:: RECORD EXTRACTS

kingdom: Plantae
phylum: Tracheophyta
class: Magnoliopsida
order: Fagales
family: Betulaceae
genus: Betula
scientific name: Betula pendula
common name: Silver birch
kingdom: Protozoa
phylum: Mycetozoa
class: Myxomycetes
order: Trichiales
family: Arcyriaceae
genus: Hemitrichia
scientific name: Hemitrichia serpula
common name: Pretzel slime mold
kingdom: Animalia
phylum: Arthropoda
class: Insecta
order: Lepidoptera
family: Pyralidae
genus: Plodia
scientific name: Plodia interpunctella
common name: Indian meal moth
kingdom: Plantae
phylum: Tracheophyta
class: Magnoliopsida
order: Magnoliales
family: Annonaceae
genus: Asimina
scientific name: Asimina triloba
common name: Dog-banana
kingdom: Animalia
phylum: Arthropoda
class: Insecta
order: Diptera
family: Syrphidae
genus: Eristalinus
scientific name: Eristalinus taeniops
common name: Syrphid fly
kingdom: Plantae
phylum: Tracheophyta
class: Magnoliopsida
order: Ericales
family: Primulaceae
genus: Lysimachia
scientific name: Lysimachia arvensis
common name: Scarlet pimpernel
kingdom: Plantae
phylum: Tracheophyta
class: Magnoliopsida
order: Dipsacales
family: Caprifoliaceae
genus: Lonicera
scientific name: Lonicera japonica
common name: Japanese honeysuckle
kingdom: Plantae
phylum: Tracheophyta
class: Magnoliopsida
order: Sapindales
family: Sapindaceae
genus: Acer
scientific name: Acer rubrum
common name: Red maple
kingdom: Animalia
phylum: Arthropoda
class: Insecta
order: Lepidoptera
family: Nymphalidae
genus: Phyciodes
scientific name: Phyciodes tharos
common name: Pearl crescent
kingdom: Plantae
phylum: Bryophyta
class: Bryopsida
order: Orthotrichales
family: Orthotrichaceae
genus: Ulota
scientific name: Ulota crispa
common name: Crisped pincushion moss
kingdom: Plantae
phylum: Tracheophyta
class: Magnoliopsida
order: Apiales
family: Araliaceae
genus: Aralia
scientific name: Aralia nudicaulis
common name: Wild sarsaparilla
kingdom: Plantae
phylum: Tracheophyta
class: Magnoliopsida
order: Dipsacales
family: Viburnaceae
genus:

::::

• [EXERCISE PROMPT]:
Reproduce verbatim the lines of the items above, starting with the line that contains "family: Betulaceae" and continuing through the line that contains "family: Pyralidae".

• [PROBLEM SOLUTION]:
family: Betulaceae
genus: Betula
scientific name: Betula pendula
common name: Silver birch
kingdom: Protozoa
phylum: Mycetozoa
class: Myxomycetes
order: Trichiales
family: Arcyriaceae
genus: Hemitrichia
scientific name: Hemitrichia serpula
common name: Pretzel slime mold
kingdom: Animalia
phylum: Arthropoda
class: Insecta
order: Lepidoptera
family: Pyralidae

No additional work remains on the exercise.